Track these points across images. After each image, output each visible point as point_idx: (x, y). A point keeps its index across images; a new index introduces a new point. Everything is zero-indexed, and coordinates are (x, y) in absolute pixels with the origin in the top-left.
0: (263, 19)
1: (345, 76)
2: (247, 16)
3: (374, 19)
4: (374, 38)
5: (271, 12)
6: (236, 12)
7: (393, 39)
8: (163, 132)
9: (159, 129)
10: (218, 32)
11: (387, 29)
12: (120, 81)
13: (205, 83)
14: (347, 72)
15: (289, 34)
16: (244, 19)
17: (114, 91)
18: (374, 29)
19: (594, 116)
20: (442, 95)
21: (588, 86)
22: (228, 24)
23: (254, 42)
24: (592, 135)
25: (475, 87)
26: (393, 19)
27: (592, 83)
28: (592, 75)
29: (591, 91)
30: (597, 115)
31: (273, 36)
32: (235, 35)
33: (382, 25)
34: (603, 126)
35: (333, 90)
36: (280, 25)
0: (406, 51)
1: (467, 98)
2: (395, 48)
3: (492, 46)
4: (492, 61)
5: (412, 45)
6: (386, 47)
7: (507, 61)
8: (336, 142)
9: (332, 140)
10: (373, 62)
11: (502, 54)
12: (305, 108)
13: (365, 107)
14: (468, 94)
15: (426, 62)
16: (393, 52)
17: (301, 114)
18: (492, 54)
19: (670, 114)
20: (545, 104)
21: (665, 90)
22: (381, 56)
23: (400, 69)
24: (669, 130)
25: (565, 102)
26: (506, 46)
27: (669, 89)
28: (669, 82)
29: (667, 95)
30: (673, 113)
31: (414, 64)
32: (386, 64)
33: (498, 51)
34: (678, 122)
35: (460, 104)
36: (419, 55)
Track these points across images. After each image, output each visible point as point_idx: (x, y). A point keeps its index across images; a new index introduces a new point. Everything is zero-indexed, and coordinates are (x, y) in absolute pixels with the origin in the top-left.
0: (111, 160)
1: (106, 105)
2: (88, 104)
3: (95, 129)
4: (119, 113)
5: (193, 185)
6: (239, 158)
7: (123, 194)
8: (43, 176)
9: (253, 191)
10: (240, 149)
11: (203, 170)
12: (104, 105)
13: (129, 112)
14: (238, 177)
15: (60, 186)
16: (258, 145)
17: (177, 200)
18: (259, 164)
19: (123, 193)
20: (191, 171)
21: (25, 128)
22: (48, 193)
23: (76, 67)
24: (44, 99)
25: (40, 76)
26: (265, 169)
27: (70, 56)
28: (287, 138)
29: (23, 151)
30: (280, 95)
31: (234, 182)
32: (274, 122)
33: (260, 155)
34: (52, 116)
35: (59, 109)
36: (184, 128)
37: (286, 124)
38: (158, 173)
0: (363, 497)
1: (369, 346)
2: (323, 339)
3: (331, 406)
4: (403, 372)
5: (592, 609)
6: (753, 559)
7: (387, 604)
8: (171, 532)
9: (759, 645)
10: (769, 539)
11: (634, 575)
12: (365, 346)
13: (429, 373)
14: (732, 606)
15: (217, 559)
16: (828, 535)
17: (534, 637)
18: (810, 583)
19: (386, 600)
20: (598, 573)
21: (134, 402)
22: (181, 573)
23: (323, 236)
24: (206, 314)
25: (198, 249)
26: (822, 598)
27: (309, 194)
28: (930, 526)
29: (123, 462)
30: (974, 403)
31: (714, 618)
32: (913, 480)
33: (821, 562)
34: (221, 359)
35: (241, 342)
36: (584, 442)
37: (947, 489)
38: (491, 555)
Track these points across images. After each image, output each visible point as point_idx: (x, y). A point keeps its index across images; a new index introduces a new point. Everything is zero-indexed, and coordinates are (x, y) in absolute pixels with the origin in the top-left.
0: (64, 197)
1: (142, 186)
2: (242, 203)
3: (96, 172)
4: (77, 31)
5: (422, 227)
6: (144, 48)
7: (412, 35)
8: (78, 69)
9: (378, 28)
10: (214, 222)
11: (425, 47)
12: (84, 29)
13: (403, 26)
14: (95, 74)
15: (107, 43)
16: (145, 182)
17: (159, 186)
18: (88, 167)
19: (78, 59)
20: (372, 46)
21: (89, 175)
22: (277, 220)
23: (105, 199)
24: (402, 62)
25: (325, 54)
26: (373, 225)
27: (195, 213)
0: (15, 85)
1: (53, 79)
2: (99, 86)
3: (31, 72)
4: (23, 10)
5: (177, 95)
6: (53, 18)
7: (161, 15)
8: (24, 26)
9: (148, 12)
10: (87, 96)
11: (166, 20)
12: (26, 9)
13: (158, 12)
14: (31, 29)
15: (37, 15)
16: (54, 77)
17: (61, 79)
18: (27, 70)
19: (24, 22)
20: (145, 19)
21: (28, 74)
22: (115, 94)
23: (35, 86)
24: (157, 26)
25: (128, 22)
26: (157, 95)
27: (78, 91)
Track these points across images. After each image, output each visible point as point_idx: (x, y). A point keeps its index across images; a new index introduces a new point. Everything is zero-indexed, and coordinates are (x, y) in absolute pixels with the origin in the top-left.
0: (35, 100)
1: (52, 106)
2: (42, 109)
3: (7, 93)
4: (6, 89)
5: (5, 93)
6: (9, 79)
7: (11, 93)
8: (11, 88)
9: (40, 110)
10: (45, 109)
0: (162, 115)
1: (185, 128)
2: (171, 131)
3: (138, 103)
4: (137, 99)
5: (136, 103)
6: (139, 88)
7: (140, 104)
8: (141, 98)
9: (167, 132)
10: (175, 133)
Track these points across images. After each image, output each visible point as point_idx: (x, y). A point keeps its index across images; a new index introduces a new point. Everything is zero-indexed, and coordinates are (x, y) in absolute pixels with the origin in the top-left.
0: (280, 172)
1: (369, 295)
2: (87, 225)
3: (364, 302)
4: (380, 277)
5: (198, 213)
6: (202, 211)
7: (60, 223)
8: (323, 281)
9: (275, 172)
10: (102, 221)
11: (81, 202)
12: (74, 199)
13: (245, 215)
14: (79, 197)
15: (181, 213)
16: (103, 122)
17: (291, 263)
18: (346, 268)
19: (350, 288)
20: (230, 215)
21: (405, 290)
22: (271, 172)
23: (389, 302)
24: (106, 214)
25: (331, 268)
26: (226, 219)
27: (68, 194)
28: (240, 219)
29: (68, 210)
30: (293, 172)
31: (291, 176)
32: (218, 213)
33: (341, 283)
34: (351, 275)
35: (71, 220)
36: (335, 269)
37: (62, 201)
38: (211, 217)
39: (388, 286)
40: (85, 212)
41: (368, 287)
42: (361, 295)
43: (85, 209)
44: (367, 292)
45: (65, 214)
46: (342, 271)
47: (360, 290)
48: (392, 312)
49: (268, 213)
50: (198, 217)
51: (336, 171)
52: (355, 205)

Assignment → Copy out all of the items above line for line, changing nothing.

Finished task →
Track these points across images. After each image, output each visible point as point_idx: (x, y). A point keeps its index across images; a new index introduces a new point. Everything is zero-indexed, and coordinates are (x, y) in absolute pixels with the origin in the top-left.
0: (263, 19)
1: (345, 76)
2: (247, 16)
3: (374, 19)
4: (374, 38)
5: (271, 12)
6: (236, 12)
7: (393, 39)
8: (163, 132)
9: (159, 129)
10: (218, 32)
11: (387, 29)
12: (120, 81)
13: (205, 83)
14: (347, 72)
15: (289, 34)
16: (244, 19)
17: (114, 91)
18: (374, 29)
19: (594, 116)
20: (442, 95)
21: (588, 86)
22: (228, 24)
23: (254, 42)
24: (592, 135)
25: (475, 87)
26: (393, 19)
27: (592, 83)
28: (592, 75)
29: (591, 91)
30: (597, 115)
31: (273, 36)
32: (235, 35)
33: (382, 25)
34: (603, 126)
35: (333, 90)
36: (280, 25)
0: (406, 51)
1: (467, 98)
2: (395, 48)
3: (492, 46)
4: (492, 61)
5: (412, 45)
6: (386, 47)
7: (507, 61)
8: (336, 142)
9: (332, 140)
10: (373, 62)
11: (502, 54)
12: (305, 108)
13: (365, 107)
14: (468, 94)
15: (426, 62)
16: (393, 52)
17: (301, 114)
18: (492, 54)
19: (670, 114)
20: (545, 104)
21: (665, 90)
22: (381, 56)
23: (400, 69)
24: (669, 130)
25: (565, 102)
26: (506, 46)
27: (669, 89)
28: (669, 82)
29: (667, 95)
30: (673, 113)
31: (414, 64)
32: (386, 64)
33: (498, 51)
34: (678, 122)
35: (460, 104)
36: (419, 55)
Track these points across images. After each image, output each visible point as point_idx: (x, y). A point keeps its index across images; a new index introduces a new point. Everything is zero-indexed, and coordinates are (x, y) in absolute pixels with the origin in the top-left.
0: (111, 160)
1: (106, 105)
2: (88, 104)
3: (95, 129)
4: (119, 113)
5: (193, 185)
6: (239, 158)
7: (123, 194)
8: (43, 176)
9: (253, 191)
10: (240, 149)
11: (203, 170)
12: (104, 105)
13: (129, 112)
14: (238, 177)
15: (60, 186)
16: (258, 145)
17: (177, 200)
18: (259, 164)
19: (123, 193)
20: (191, 171)
21: (25, 128)
22: (48, 193)
23: (76, 67)
24: (44, 99)
25: (40, 76)
26: (265, 169)
27: (70, 56)
28: (287, 138)
29: (23, 151)
30: (280, 95)
31: (234, 182)
32: (274, 122)
33: (260, 155)
34: (52, 116)
35: (59, 109)
36: (184, 128)
37: (286, 124)
38: (158, 173)
0: (363, 497)
1: (369, 346)
2: (323, 339)
3: (331, 406)
4: (403, 372)
5: (592, 609)
6: (753, 559)
7: (387, 604)
8: (171, 532)
9: (759, 645)
10: (769, 539)
11: (634, 575)
12: (365, 346)
13: (429, 373)
14: (732, 606)
15: (217, 559)
16: (828, 535)
17: (534, 637)
18: (810, 583)
19: (386, 600)
20: (598, 573)
21: (134, 402)
22: (181, 573)
23: (323, 236)
24: (206, 314)
25: (198, 249)
26: (822, 598)
27: (309, 194)
28: (930, 526)
29: (123, 462)
30: (974, 403)
31: (714, 618)
32: (913, 480)
33: (821, 562)
34: (221, 359)
35: (241, 342)
36: (584, 442)
37: (947, 489)
38: (491, 555)
Track these points across images. After each image, output each visible point as point_idx: (x, y). A point keeps its index across images; a new index introduces a new point. Everything is zero-indexed, and coordinates are (x, y) in absolute pixels with the origin in the top-left.
0: (64, 197)
1: (142, 186)
2: (242, 203)
3: (96, 172)
4: (77, 31)
5: (422, 227)
6: (144, 48)
7: (412, 35)
8: (78, 69)
9: (378, 28)
10: (214, 222)
11: (425, 47)
12: (84, 29)
13: (403, 26)
14: (95, 74)
15: (107, 43)
16: (145, 182)
17: (159, 186)
18: (88, 167)
19: (78, 59)
20: (372, 46)
21: (89, 175)
22: (277, 220)
23: (105, 199)
24: (402, 62)
25: (325, 54)
26: (373, 225)
27: (195, 213)
0: (15, 85)
1: (53, 79)
2: (99, 86)
3: (31, 72)
4: (23, 10)
5: (177, 95)
6: (53, 18)
7: (161, 15)
8: (24, 26)
9: (148, 12)
10: (87, 96)
11: (166, 20)
12: (26, 9)
13: (158, 12)
14: (31, 29)
15: (37, 15)
16: (54, 77)
17: (61, 79)
18: (27, 70)
19: (24, 22)
20: (145, 19)
21: (28, 74)
22: (115, 94)
23: (35, 86)
24: (157, 26)
25: (128, 22)
26: (157, 95)
27: (78, 91)
Track these points across images. After each image, output each visible point as point_idx: (x, y). A point keeps its index across images; a new index introduces a new point. Everything is zero-indexed, and coordinates are (x, y) in absolute pixels with the origin in the top-left.
0: (35, 100)
1: (52, 106)
2: (42, 109)
3: (7, 93)
4: (6, 89)
5: (5, 93)
6: (9, 79)
7: (11, 93)
8: (11, 88)
9: (40, 110)
10: (45, 109)
0: (162, 115)
1: (185, 128)
2: (171, 131)
3: (138, 103)
4: (137, 99)
5: (136, 103)
6: (139, 88)
7: (140, 104)
8: (141, 98)
9: (167, 132)
10: (175, 133)
Track these points across images. After each image, output each visible point as point_idx: (x, y). A point keeps its index across images; a new index introduces a new point. Everything is zero-indexed, and coordinates are (x, y) in absolute pixels with the origin in the top-left.
0: (280, 172)
1: (369, 295)
2: (87, 225)
3: (364, 302)
4: (380, 277)
5: (198, 213)
6: (202, 211)
7: (60, 223)
8: (323, 281)
9: (275, 172)
10: (102, 221)
11: (81, 202)
12: (74, 199)
13: (245, 215)
14: (79, 197)
15: (181, 213)
16: (103, 122)
17: (291, 263)
18: (346, 268)
19: (350, 288)
20: (230, 215)
21: (405, 290)
22: (271, 172)
23: (389, 302)
24: (106, 214)
25: (331, 268)
26: (226, 219)
27: (68, 194)
28: (240, 219)
29: (68, 210)
30: (293, 172)
31: (291, 176)
32: (218, 213)
33: (341, 283)
34: (351, 275)
35: (71, 220)
36: (335, 269)
37: (62, 201)
38: (211, 217)
39: (388, 286)
40: (85, 212)
41: (368, 287)
42: (361, 295)
43: (85, 209)
44: (367, 292)
45: (65, 214)
46: (342, 271)
47: (360, 290)
48: (392, 312)
49: (268, 213)
50: (198, 217)
51: (336, 171)
52: (355, 205)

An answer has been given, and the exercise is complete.